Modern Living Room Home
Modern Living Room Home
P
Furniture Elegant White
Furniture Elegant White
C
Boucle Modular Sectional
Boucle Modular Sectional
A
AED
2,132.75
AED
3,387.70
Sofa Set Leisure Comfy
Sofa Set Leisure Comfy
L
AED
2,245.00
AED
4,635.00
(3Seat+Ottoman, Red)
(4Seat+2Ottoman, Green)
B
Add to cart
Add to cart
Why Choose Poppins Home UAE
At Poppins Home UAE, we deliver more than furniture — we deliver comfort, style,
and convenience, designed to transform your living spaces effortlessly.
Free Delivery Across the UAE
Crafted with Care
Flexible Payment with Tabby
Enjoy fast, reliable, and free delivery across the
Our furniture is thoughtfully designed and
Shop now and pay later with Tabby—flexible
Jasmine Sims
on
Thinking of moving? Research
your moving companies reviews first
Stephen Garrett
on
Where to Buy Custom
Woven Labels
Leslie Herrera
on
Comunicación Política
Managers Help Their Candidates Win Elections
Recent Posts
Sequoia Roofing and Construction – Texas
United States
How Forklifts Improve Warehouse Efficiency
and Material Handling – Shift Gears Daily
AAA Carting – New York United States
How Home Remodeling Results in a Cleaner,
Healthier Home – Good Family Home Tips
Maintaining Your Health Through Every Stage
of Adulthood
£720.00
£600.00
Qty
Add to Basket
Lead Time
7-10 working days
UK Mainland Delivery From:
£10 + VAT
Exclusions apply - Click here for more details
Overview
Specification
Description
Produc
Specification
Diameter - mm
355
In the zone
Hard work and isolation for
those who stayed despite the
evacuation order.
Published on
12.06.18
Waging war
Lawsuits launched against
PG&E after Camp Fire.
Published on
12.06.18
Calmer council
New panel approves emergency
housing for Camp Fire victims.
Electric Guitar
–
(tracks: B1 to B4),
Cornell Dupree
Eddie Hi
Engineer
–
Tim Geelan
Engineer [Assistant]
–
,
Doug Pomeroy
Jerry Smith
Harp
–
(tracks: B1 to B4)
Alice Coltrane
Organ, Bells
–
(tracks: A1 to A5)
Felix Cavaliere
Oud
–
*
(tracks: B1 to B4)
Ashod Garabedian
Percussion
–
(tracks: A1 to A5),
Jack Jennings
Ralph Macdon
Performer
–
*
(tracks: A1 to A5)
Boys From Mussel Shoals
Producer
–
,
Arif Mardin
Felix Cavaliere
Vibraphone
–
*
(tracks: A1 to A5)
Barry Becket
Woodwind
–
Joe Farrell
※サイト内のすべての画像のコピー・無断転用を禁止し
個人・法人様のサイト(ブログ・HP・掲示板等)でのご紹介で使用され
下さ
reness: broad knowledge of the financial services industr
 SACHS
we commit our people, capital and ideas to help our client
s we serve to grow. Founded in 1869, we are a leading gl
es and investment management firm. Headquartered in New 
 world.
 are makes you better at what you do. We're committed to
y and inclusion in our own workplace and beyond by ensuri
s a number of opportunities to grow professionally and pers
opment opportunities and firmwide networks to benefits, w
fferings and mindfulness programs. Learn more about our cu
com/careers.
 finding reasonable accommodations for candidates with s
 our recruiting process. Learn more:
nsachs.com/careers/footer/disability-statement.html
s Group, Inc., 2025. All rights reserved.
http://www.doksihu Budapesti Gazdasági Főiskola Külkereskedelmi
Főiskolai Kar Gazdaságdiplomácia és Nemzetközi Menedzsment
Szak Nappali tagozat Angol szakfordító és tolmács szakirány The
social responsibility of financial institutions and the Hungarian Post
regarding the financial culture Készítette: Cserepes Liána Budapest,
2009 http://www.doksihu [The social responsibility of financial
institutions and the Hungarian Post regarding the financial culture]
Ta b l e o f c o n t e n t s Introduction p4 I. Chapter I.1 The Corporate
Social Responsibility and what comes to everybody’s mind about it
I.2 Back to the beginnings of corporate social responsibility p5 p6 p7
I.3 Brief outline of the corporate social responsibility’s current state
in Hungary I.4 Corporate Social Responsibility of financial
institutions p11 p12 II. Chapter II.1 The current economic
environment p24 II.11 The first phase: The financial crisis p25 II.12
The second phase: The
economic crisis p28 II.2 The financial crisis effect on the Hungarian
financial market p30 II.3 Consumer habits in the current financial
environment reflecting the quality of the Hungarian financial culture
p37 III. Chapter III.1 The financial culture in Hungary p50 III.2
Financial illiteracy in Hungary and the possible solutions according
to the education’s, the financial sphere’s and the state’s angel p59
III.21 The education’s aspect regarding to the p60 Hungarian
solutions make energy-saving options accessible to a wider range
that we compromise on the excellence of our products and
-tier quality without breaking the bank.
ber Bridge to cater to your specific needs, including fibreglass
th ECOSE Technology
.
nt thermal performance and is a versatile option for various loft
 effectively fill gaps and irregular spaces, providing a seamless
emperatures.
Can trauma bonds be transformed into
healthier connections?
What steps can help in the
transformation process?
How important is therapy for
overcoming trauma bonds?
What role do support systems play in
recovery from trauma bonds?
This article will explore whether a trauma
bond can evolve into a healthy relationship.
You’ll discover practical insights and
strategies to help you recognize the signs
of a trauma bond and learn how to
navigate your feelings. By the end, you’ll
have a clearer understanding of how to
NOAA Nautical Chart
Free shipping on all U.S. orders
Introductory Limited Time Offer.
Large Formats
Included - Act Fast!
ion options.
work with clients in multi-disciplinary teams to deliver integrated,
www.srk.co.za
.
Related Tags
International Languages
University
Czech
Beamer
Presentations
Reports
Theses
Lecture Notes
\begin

(What is being asked):
All of the entries must be given again, word for word.

(Exercise answer):
Modern Living Room Home
Modern Living Room Home
P
Furniture Elegant White
Furniture Elegant White
C
Boucle Modular Sectional
Boucle Modular Sectional
A
AED
2,132.75
AED
3,387.70
Sofa Set Leisure Comfy
Sofa Set Leisure Comfy
L
AED
2,245.00
AED
4,635.00
(3Seat+Ottoman, Red)
(4Seat+2Ottoman, Green)
B
Add to cart
Add to cart
Why Choose Poppins Home UAE
At Poppins Home UAE, we deliver more than furniture — we deliver comfort, style,
and convenience, designed to transform your living spaces effortlessly.
Free Delivery Across the UAE
Crafted with Care
Flexible Payment with Tabby
Enjoy fast, reliable, and free delivery across the
Our furniture is thoughtfully designed and
Shop now and pay later with Tabby—flexible
Jasmine Sims
on
Thinking of moving? Research
your moving companies reviews first
Stephen Garrett
on
Where to Buy Custom
Woven Labels
Leslie Herrera
on
Comunicación Política
Managers Help Their Candidates Win Elections
Recent Posts
Sequoia Roofing and Construction – Texas
United States
How Forklifts Improve Warehouse Efficiency
and Material Handling – Shift Gears Daily
AAA Carting – New York United States
How Home Remodeling Results in a Cleaner,
Healthier Home – Good Family Home Tips
Maintaining Your Health Through Every Stage
of Adulthood
£720.00
£600.00
Qty
Add to Basket
Lead Time
7-10 working days
UK Mainland Delivery From:
£10 + VAT
Exclusions apply - Click here for more details
Overview
Specification
Description
Produc
Specification
Diameter - mm
355
In the zone
Hard work and isolation for
those who stayed despite the
evacuation order.
Published on
12.06.18
Waging war
Lawsuits launched against
PG&E after Camp Fire.
Published on
12.06.18
Calmer council
New panel approves emergency
housing for Camp Fire victims.
Electric Guitar
–
(tracks: B1 to B4),
Cornell Dupree
Eddie Hi
Engineer
–
Tim Geelan
Engineer [Assistant]
–
,
Doug Pomeroy
Jerry Smith
Harp
–
(tracks: B1 to B4)
Alice Coltrane
Organ, Bells
–
(tracks: A1 to A5)
Felix Cavaliere
Oud
–
*
(tracks: B1 to B4)
Ashod Garabedian
Percussion
–
(tracks: A1 to A5),
Jack Jennings
Ralph Macdon
Performer
–
*
(tracks: A1 to A5)
Boys From Mussel Shoals
Producer
–
,
Arif Mardin
Felix Cavaliere
Vibraphone
–
*
(tracks: A1 to A5)
Barry Becket
Woodwind
–
Joe Farrell
※サイト内のすべての画像のコピー・無断転用を禁止し
個人・法人様のサイト(ブログ・HP・掲示板等)でのご紹介で使用され
下さ
reness: broad knowledge of the financial services industr
 SACHS
we commit our people, capital and ideas to help our client
s we serve to grow. Founded in 1869, we are a leading gl
es and investment management firm. Headquartered in New 
 world.
 are makes you better at what you do. We're committed to
y and inclusion in our own workplace and beyond by ensuri
s a number of opportunities to grow professionally and pers
opment opportunities and firmwide networks to benefits, w
fferings and mindfulness programs. Learn more about our cu
com/careers.
 finding reasonable accommodations for candidates with s
 our recruiting process. Learn more:
nsachs.com/careers/footer/disability-statement.html
s Group, Inc., 2025. All rights reserved.
http://www.doksihu Budapesti Gazdasági Főiskola Külkereskedelmi
Főiskolai Kar Gazdaságdiplomácia és Nemzetközi Menedzsment
Szak Nappali tagozat Angol szakfordító és tolmács szakirány The
social responsibility of financial institutions and the Hungarian Post
regarding the financial culture Készítette: Cserepes Liána Budapest,
2009 http://www.doksihu [The social responsibility of financial
institutions and the Hungarian Post regarding the financial culture]
Ta b l e o f c o n t e n t s Introduction p4 I. Chapter I.1 The Corporate
Social Responsibility and what comes to everybody’s mind about it
I.2 Back to the beginnings of corporate social responsibility p5 p6 p7
I.3 Brief outline of the corporate social responsibility’s current state
in Hungary I.4 Corporate Social Responsibility of financial
institutions p11 p12 II. Chapter II.1 The current economic
environment p24 II.11 The first phase: The financial crisis p25 II.12
The second phase: The
economic crisis p28 II.2 The financial crisis effect on the Hungarian
financial market p30 II.3 Consumer habits in the current financial
environment reflecting the quality of the Hungarian financial culture
p37 III. Chapter III.1 The financial culture in Hungary p50 III.2
Financial illiteracy in Hungary and the possible solutions according
to the education’s, the financial sphere’s and the state’s angel p59
III.21 The education’s aspect regarding to the p60 Hungarian
solutions make energy-saving options accessible to a wider range
that we compromise on the excellence of our products and
-tier quality without breaking the bank.
ber Bridge to cater to your specific needs, including fibreglass
th ECOSE Technology
.
nt thermal performance and is a versatile option for various loft
 effectively fill gaps and irregular spaces, providing a seamless
emperatures.
Can trauma bonds be transformed into
healthier connections?
What steps can help in the
transformation process?
How important is therapy for
overcoming trauma bonds?
What role do support systems play in
recovery from trauma bonds?
This article will explore whether a trauma
bond can evolve into a healthy relationship.
You’ll discover practical insights and
strategies to help you recognize the signs
of a trauma bond and learn how to
navigate your feelings. By the end, you’ll
have a clearer understanding of how to
NOAA Nautical Chart
Free shipping on all U.S. orders
Introductory Limited Time Offer.
Large Formats
Included - Act Fast!
ion options.
work with clients in multi-disciplinary teams to deliver integrated,
www.srk.co.za
.
Related Tags
International Languages
University
Czech
Beamer
Presentations
Reports
Theses
Lecture Notes
\begin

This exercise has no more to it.